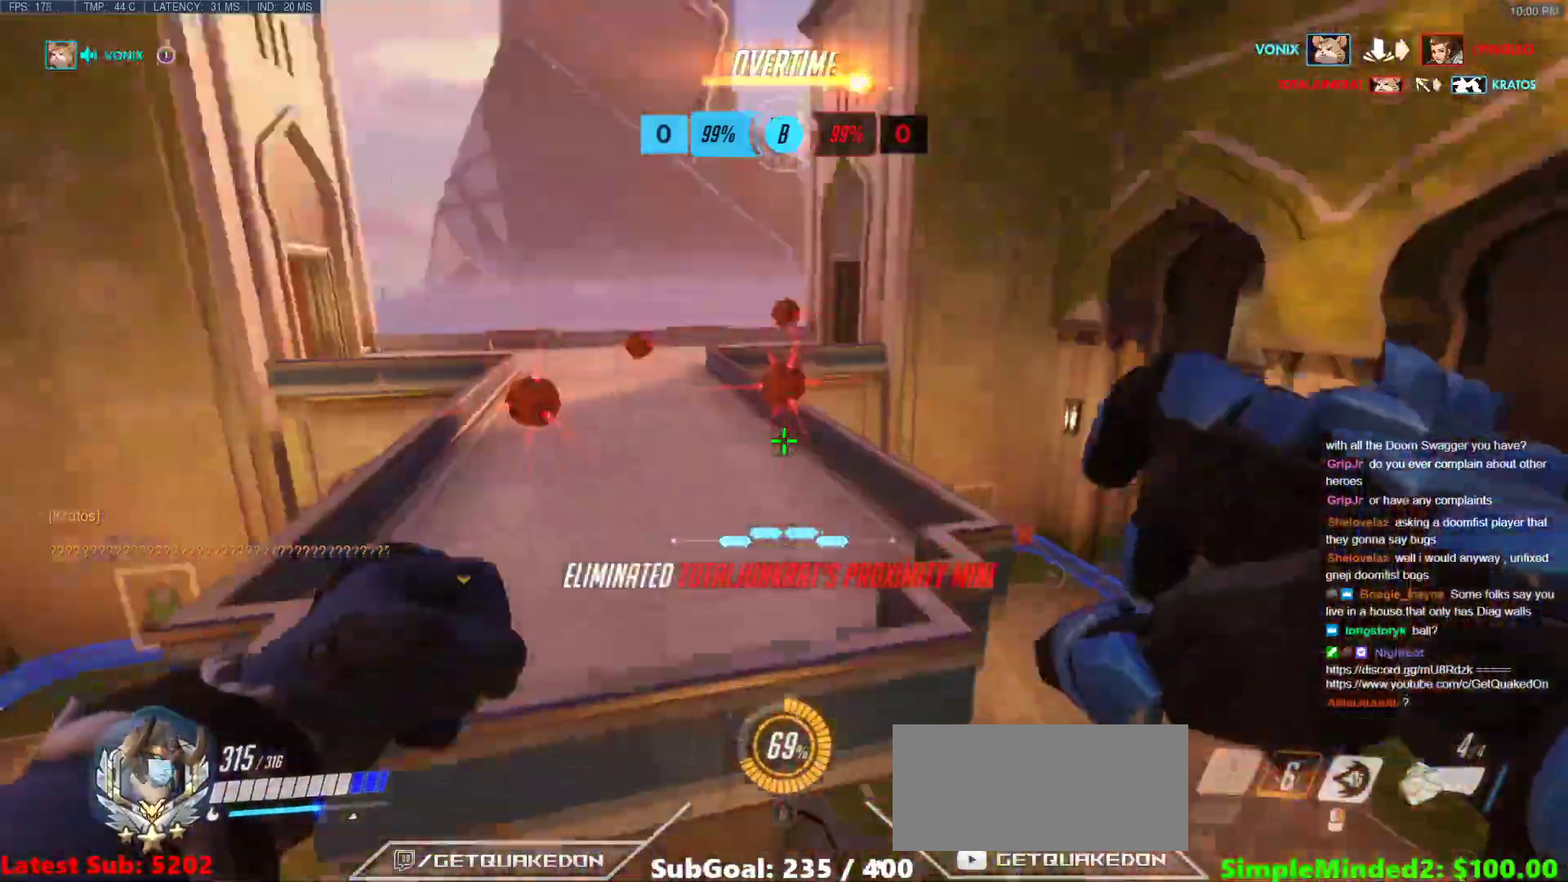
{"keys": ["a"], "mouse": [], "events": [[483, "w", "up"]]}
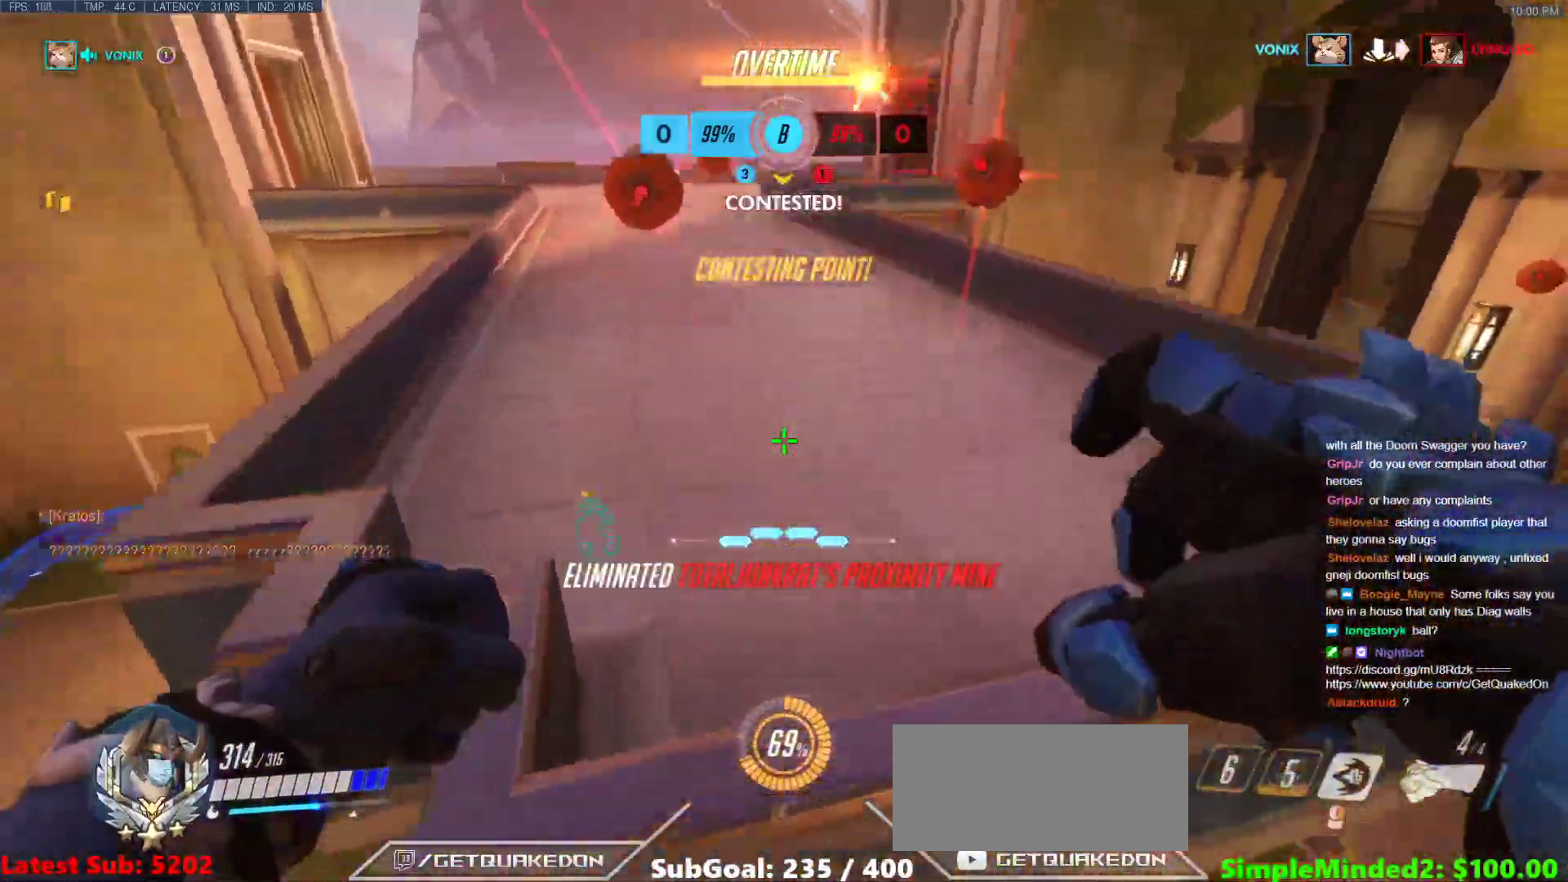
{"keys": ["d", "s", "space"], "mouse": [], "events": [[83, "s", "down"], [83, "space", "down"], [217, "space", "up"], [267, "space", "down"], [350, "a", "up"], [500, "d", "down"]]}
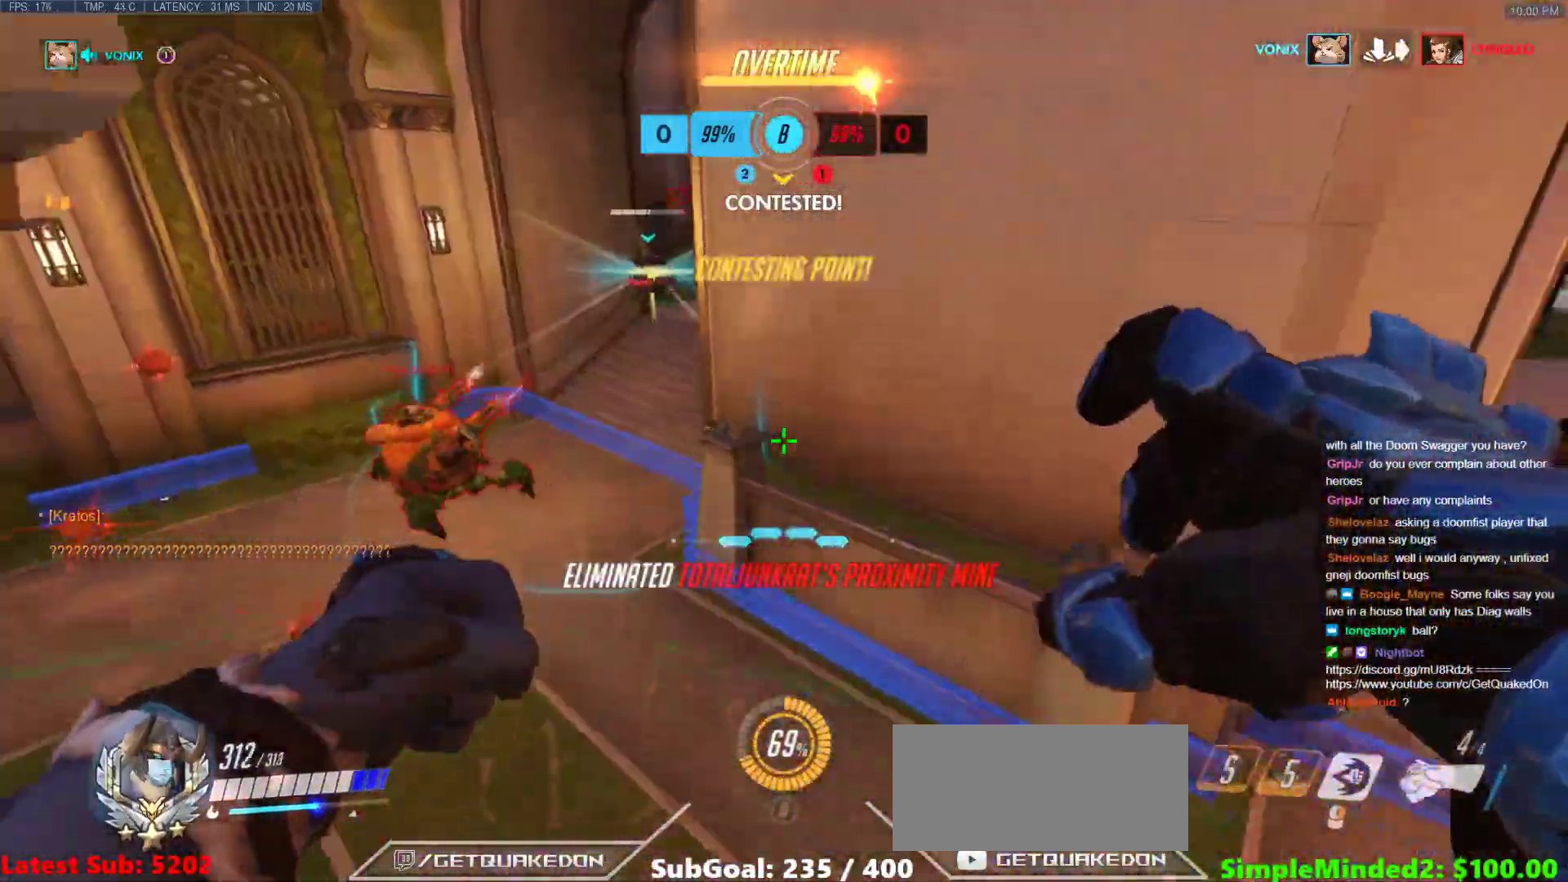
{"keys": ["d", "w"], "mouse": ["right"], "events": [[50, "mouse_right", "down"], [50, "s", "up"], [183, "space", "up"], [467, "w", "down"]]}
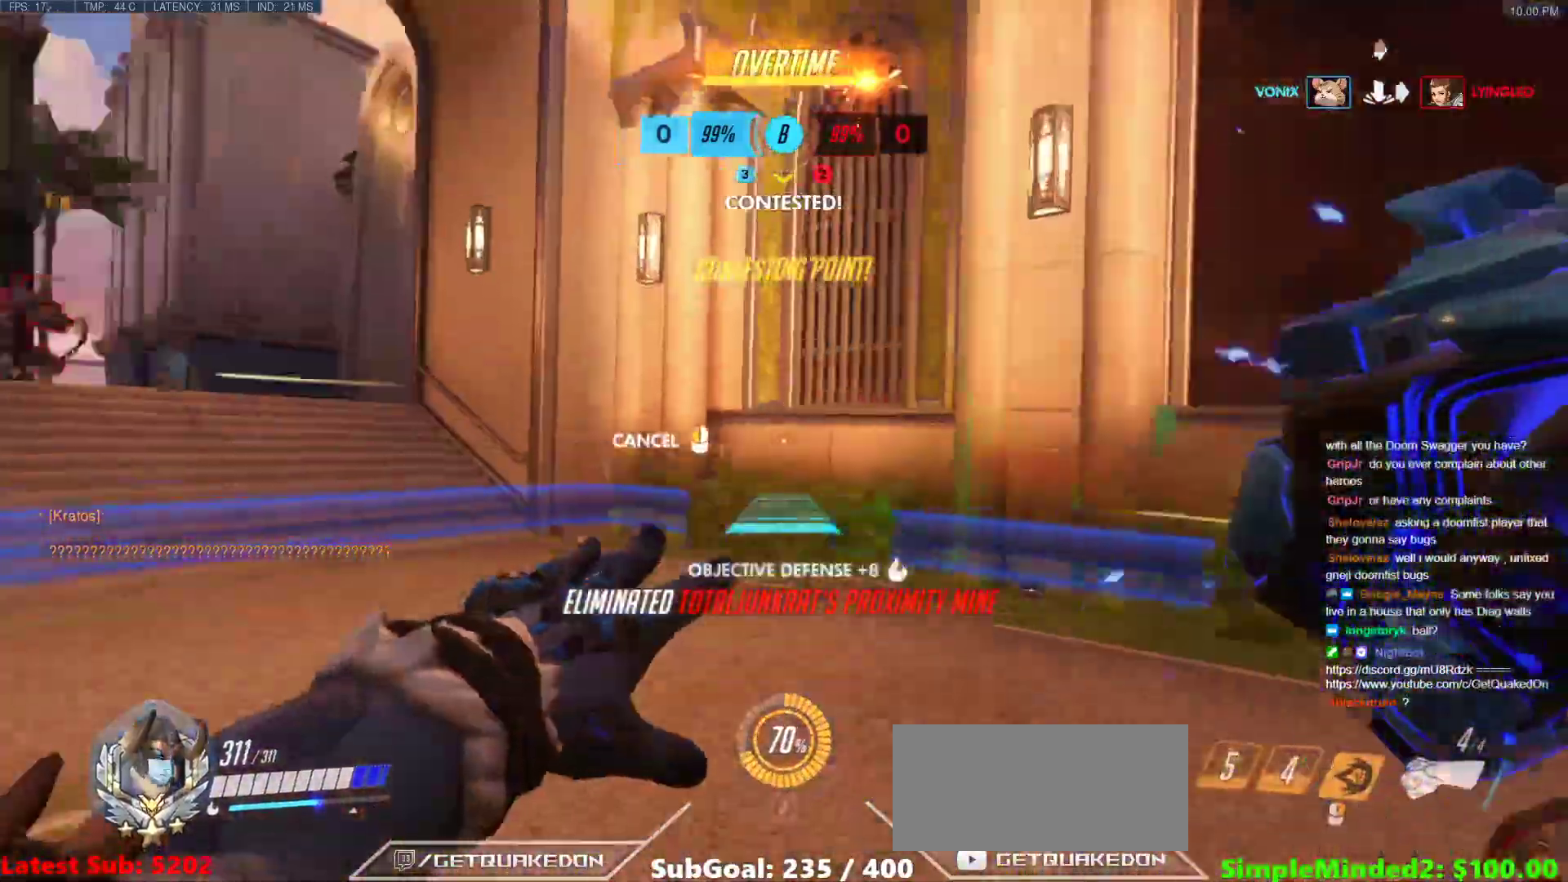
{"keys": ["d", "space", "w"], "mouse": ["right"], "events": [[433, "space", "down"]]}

▶ [TASK BRIEF]: No picture should be included when the data are set down again exactly.

▶ [EXPECTED OUTPUT]:
{"keys": ["a"], "mouse": [], "events": [[483, "w", "up"]]}
{"keys": ["d", "s", "space"], "mouse": [], "events": [[83, "s", "down"], [83, "space", "down"], [217, "space", "up"], [267, "space", "down"], [350, "a", "up"], [500, "d", "down"]]}
{"keys": ["d", "w"], "mouse": ["right"], "events": [[50, "mouse_right", "down"], [50, "s", "up"], [183, "space", "up"], [467, "w", "down"]]}
{"keys": ["d", "space", "w"], "mouse": ["right"], "events": [[433, "space", "down"]]}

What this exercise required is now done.